**SELECTED EXCERPT:**
Books in Feb 2022

I hit my page count target, although to be honest that was only because the last Sunday of the month was a beautiful sunny day and I spent almost the whole day sitting in my garden reading, looking at the daffodils, eating a packet of biscuits and drinking tea. All while wearing multiple jumpers and a warm hat because it may have been sunny bit it was still February. I also had to break out the Terry Pratchett’s because after a run of underwhelming fiction, I just needed the reliability and escapism of the Discworld Guards.

Tim Harford – The Next Fifty Things that Made the Modern Economy
Another interesting and entertaining education from Tim Harford on some things that have fundamentally contributed to the way the world works today. They’re not necessarily things you would think of as important, or that you’ve ever heard of, but they’ve either driven important transformations, or they keep the world (and its money) moving. The structure makes the book very readable, each item is only a few pages and entirely standalone. Unfortunately that does mean that some of the entries are a little confusing, or leave you wanting more.

**EXTRACTED INFORMATION:**
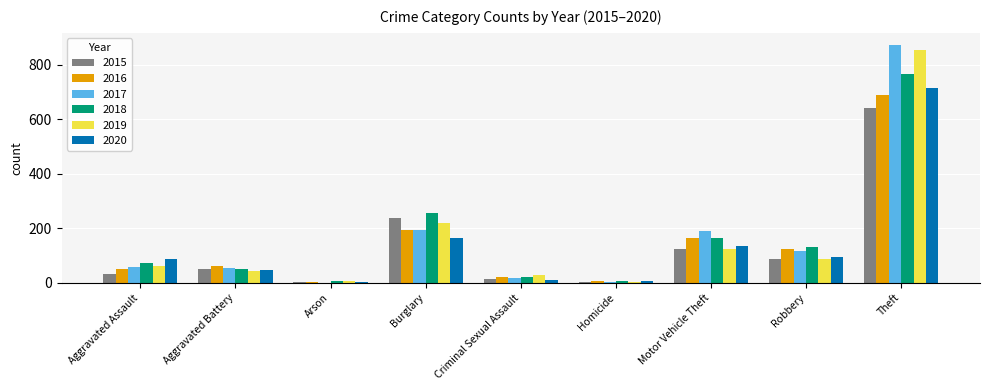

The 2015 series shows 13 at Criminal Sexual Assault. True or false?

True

==

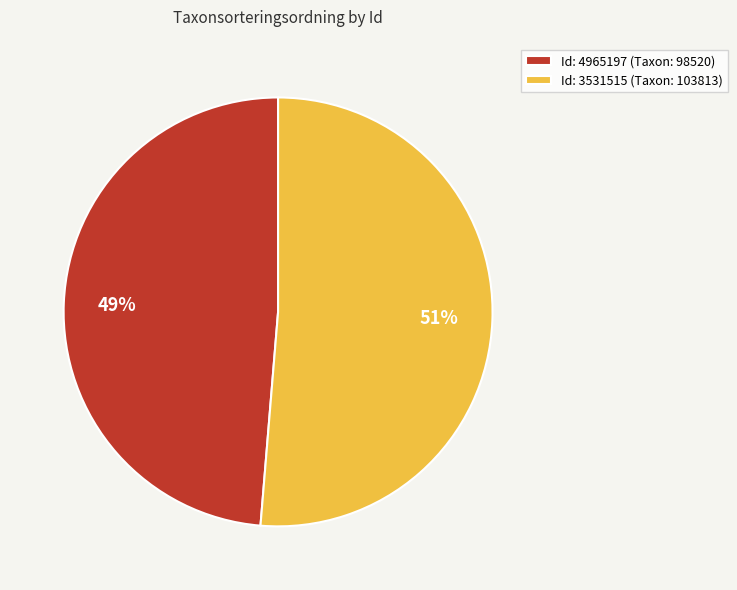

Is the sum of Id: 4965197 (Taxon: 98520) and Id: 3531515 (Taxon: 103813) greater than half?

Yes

**EXERCISE INSTRUCTIONS:** Quote the February 2022 reading post word for word, from "Books in Feb 2022" up to and including "the Discworld Guards.". The records have no connection to the text.

**TASK ANSWER:**
Books in Feb 2022

I hit my page count target, although to be honest that was only because the last Sunday of the month was a beautiful sunny day and I spent almost the whole day sitting in my garden reading, looking at the daffodils, eating a packet of biscuits and drinking tea. All while wearing multiple jumpers and a warm hat because it may have been sunny bit it was still February. I also had to break out the Terry Pratchett’s because after a run of underwhelming fiction, I just needed the reliability and escapism of the Discworld Guards.